It’s time for any would-be buyers for Barneys New York to step forward.
The bankrupt retailer faces a key deadline today — it must secure formal expressions of interest from potential buyers.
If no buyer comes forward with a “reasonably acceptable” indication and Barneys cannot work out a revised budget with its lenders, the company could face liquidation.
Barneys’ chief restructuring officer Mohsin Meghji, managing partner at restructuring and financial advisory firm M-III Advisors LP, previously estimated a roughly $220 million “floor value” for a sale. That would include the costs of the retailer’s secured debt, as well as its administrative and priority claims.
There is a narrow two-day window, until the end of the day Friday, to address potential disputes, according to a filing in the case.
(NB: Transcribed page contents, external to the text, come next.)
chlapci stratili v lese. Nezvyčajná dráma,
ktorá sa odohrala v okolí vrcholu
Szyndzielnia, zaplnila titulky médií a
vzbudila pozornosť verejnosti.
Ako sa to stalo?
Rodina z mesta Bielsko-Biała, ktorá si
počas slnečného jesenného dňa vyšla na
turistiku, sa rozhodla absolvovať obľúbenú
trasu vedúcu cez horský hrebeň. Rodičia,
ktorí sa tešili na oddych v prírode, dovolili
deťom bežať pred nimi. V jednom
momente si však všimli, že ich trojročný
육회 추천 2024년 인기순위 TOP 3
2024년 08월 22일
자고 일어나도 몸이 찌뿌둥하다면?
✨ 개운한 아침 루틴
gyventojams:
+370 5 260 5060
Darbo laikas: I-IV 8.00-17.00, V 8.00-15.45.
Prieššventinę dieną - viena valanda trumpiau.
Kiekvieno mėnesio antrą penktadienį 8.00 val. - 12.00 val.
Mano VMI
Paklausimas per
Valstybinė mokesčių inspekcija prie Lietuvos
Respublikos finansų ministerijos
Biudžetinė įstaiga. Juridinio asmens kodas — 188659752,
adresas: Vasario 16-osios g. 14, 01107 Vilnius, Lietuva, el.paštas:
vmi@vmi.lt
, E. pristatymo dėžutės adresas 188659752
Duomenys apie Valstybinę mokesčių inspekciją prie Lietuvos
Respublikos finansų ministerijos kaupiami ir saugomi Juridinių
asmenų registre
But there are also key questions that any buyer would want to consider while looking at a company that is rapidly losing money.
A court filing detailing Barneys’ finances, from when it went bankrupt on Aug. 6 through the end of that month, illustrates how tight of a jam the company is in.
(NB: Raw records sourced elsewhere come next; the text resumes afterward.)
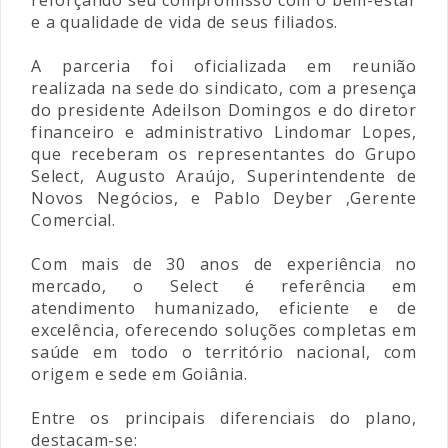
e a qualidade de vida de seus filiados.
A parceria foi oficializada em reunião
realizada na sede do sindicato, com a presença
do presidente Adeilson Domingos e do diretor
financeiro e administrativo Lindomar Lopes,
que receberam os representantes do Grupo
Select, Augusto Araújo, Superintendente de
Novos Negócios, e Pablo Deyber ,Gerente
Comercial.
Com mais de 30 anos de experiência no
mercado, o Select é referência em
atendimento humanizado, eficiente e de
excelência, oferecendo soluções completas em
saúde em todo o território nacional, com
origem e sede em Goiânia.
Entre os principais diferenciais do plano,
destacam-se:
Over the three-plus weeks that saw Barneys start to close several stores and begin its journey through the Chapter 11 process, the company logged revenues of $31.6 million. But that was nowhere near enough to cover $17.3 million in cost of sales or $29.8 million in selling, general and administrative expenses. The result was a loss of $16.3 million for the period.
At the end of August, Barneys had inventory valued at $191.9 million and $10.3 million in cash on hand — but clearly it can’t sustain such steep losses for long.
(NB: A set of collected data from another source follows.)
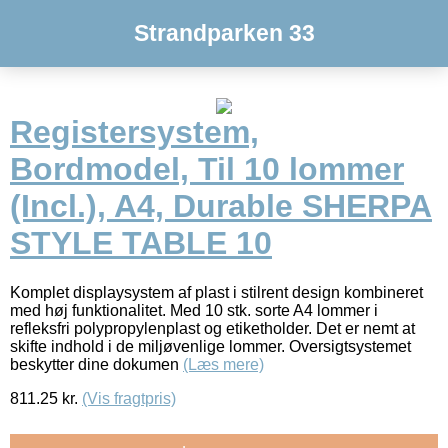
Strandparken 33
Registersystem,
Bordmodel, Til 10 lommer
(Incl.), A4, Durable SHERPA
STYLE TABLE 10
Komplet displaysystem af plast i stilrent design kombineret
med høj funktionalitet. Med 10 stk. sorte A4 lommer i
refleksfri polypropylenplast og etiketholder. Det er nemt at
skifte indhold i de miljøvenlige lommer. Oversigtsystemet
beskytter dine dokumen
(Læs mere)
811.25
kr.
(Vis fragtpris)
As one source familiar with the situation noted, it’s time for Barneys’ suitors to “put up or shut up.”
The luxury retailer has long captured the imagination of dealmakers with a particular interest in fashion. And its attorneys told Judge Cecelia Morris this month that Barneys chief executive officer and president Daniella Vitale was traveling around Europe and the U.S. to meet with potential investors.
But the company’s efforts to find a buyer before the bankruptcy certainly didn’t pan out — neither Vitale nor controlling shareholder Richard Perry were able to secure a deal to prevent a filing. Now the Chapter 11 process has changed the equation by cutting the company’s debt load and helping it exit 15 money-losing stores.
Nonetheless, it’s not an easy buy. A number of parties are said to have done at least some of the due diligence necessary to determine their interest, but it’s not clear just how many will commit. One source estimated three or four players could stay in the process.
Authentic Brands Group has long been keen on Barneys. And there is also talk about a strategic that has been exploring the possibility of a deal. Sources said Neiman Marcus-parent Ares Management took a passing interest, but has since taken a step back.
The difficulty, in part, is that any would-be buyer would likely not only have to cover the company’s bankruptcy financing and costs — it would also have to come away with a viable business.
And buyers would have to have a plan for how to structure that.
Barneys’ rent — especially on Madison Avenue, but also likely in Beverly Hills — would have to be renegotiated at some undetermined price. The business needs more inventory to sell and vendors are still wary when shipping to Barneys (a dynamic that is said to have been hurting sales recently). A representative for Barneys has previously said the retailer is working directly with a number of brands, as usual, and those brands are still shipping to the retailer and processing orders for the holiday season as well as spring and resort 2020.
Potential buyers may also look at updating the company’s online presence. Any buyers who intend to supercharge Barneys’ e-commerce business — which accounted for 30 percent of its $800 million in sales last year, growing 12.4 percent to about $240 million — might also have to spend more to update the IT infrastructure.
Attorneys for Barneys and its unsecured creditors’ committee have told the New York bankruptcy court overseeing the case that their goal is to see Barneys sold with as many stores remaining open as possible. Barneys has received some $217 million in DIP loans in a deal with Brigade Capital Management and B. Riley Financial Inc.
Representatives for Barneys and Brigade declined to comment Tuesday. B. Riley and an attorney for the unsecured creditors’ committee did not respond to requests for comment.
At a minimum, the company is aiming to find a buyer for at least its e-commerce platform and two flagships and a distribution facility in Lyndhurst, N.J. — that’s certainly one threshold requirement for Vitale and chief financial officer Sandro Risi to qualify for incentive payments for helping to close a going-concern sale.
Under the terms of that sale maximization incentive plan, which was approved earlier this month by Morris, Vitale and Risi could share roughly $1 million or more if they help facilitate a sale that meets certain minimum requirements. The executives can also qualify for additional payments of $150,000 for each store sold beyond four stores, according to the plan.
If Barneys is unable to find a new home as a going concern and heads toward a liquidation, one of the players in the mix now, or in the wings, could still buy the name or other assets.
But that would be a whole new Barneys.